Tencent’s AI strategic adjustment is a belated all-out sprint, and also a clear-eyed self-revolution. Yao Shunyu’s arrival and the release of Hunyuan 2.0 mark that Tencent has finally put down its obsession with the comfort zone of “traffic + investment” and begun to rebuild its technical foundation with large models at the core.
The success or failure of this transformation does not lie in whether it can surpass ByteDance or Alibaba in the short term, but in whether it can convert Tencent’s unique scenario advantages into a data flywheel, and land the “AI Second Half” theory into a sustainable evaluation and iteration system. Whether 27-year-old Yao Shunyu can steer this giant and achieve a harmonious resonance between technological idealism and commercial realism will determine Tencent’s position in the technology landscape of the next decade.
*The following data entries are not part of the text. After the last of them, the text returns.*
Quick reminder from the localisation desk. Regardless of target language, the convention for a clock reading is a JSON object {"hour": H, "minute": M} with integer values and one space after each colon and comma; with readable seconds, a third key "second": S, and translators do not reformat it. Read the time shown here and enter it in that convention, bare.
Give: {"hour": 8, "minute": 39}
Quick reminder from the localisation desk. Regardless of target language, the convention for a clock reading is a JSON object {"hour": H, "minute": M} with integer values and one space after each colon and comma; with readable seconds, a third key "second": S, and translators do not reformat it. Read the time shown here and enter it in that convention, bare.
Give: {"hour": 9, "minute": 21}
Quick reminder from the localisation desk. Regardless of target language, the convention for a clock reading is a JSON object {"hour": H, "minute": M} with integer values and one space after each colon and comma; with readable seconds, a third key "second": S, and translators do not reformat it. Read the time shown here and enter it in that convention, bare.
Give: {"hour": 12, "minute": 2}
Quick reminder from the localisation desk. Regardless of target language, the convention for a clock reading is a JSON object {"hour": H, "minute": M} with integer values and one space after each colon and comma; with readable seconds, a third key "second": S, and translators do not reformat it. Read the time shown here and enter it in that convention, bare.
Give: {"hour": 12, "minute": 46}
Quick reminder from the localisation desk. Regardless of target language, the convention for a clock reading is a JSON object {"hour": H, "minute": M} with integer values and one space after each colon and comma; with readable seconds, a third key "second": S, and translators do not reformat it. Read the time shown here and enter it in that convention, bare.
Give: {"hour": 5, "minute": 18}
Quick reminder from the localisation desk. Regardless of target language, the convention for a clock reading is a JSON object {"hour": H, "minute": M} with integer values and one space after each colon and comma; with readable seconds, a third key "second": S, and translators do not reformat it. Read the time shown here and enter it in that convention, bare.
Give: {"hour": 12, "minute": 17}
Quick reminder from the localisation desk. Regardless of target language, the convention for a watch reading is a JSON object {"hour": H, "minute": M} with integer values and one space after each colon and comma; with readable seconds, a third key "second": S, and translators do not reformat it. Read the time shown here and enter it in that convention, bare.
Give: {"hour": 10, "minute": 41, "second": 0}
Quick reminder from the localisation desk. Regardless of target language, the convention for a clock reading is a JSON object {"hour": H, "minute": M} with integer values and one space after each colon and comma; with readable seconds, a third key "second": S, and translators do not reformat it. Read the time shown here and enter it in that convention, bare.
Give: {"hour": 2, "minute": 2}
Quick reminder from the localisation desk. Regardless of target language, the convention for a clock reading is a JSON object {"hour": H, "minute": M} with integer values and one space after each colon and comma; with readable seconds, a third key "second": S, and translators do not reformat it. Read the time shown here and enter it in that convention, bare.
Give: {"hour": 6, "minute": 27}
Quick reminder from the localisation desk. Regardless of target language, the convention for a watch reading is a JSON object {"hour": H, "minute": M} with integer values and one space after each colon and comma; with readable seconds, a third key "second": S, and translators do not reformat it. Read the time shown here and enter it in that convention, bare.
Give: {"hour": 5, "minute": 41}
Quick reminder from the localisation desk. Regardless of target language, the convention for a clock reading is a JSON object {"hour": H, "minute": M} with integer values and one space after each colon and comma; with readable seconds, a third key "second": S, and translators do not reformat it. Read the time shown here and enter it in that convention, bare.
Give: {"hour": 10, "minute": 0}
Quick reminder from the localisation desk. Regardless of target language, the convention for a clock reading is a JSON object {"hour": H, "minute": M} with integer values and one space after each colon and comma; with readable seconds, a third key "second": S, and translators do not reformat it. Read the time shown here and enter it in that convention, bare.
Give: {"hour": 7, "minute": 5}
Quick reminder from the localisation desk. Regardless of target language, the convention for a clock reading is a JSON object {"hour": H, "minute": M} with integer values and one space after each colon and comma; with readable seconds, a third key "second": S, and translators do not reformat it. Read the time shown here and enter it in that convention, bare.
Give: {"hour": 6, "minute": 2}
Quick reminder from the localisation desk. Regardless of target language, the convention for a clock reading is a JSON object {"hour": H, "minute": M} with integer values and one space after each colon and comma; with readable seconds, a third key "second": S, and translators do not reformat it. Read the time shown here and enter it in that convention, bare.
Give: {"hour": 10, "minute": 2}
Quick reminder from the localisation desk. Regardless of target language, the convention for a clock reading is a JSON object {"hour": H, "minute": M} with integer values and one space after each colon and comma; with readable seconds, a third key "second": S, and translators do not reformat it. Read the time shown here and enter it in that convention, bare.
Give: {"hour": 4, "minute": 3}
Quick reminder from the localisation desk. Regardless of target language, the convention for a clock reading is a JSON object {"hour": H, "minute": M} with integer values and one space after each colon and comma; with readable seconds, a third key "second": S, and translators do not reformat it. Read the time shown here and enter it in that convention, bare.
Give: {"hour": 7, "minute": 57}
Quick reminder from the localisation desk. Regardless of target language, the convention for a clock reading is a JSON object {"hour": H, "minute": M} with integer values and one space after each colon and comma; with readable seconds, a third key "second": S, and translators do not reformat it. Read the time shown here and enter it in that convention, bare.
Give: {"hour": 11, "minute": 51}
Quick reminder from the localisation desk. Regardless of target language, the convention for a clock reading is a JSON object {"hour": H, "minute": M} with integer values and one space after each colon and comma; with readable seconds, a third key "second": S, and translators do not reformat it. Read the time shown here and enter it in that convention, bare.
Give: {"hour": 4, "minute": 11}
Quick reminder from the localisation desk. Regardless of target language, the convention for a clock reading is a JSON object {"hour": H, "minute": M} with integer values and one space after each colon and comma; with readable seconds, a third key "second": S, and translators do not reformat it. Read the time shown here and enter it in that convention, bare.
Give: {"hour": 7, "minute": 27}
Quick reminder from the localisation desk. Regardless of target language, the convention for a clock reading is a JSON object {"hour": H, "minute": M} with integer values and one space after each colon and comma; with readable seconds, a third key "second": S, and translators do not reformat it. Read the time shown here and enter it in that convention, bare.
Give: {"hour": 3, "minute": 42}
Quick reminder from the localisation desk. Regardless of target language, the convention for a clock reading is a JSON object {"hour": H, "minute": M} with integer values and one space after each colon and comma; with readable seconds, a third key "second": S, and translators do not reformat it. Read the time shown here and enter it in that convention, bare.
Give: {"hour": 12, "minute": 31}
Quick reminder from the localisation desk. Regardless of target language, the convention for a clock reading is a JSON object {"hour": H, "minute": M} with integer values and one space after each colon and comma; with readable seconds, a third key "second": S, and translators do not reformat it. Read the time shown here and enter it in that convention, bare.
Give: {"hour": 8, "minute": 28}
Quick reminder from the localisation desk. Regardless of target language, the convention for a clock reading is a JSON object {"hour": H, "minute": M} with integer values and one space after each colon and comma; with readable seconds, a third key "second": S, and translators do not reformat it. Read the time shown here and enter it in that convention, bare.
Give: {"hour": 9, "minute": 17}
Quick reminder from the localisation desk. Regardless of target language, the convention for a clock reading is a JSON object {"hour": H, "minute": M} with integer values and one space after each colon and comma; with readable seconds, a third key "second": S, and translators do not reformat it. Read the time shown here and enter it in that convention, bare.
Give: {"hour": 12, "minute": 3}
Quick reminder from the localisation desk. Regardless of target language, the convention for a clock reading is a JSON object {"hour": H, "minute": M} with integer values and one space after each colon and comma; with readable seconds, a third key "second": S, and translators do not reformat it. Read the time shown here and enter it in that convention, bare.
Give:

The AI race has no final outcome—only a constantly refreshed starting line. For Tencent, the real “second half” has only just begun.

[Disclaimer]: The above content reflects analysis of publicly available information, expert insights, and BCC research. It does not constitute investment advice. BCC is not responsible for any losses resulting from reliance on the views expressed herein. Investors should exercise caution.